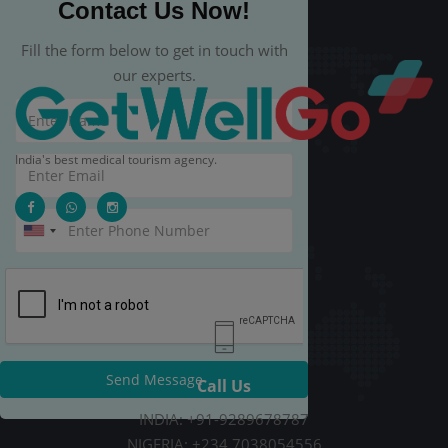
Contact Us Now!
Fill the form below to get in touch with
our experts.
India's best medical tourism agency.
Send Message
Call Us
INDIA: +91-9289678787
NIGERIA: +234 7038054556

==

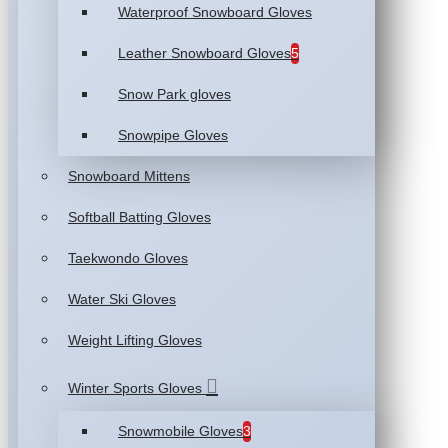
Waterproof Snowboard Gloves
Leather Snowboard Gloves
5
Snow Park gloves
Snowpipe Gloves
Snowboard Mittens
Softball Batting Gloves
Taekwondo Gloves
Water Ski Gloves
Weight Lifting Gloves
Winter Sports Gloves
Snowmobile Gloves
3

### TASK STATEMENT
Take from the material above every line that includes the word "Snowboard".

### SOLUTION TO THE EXERCISE
Waterproof Snowboard Gloves
Leather Snowboard Gloves
Snowboard Mittens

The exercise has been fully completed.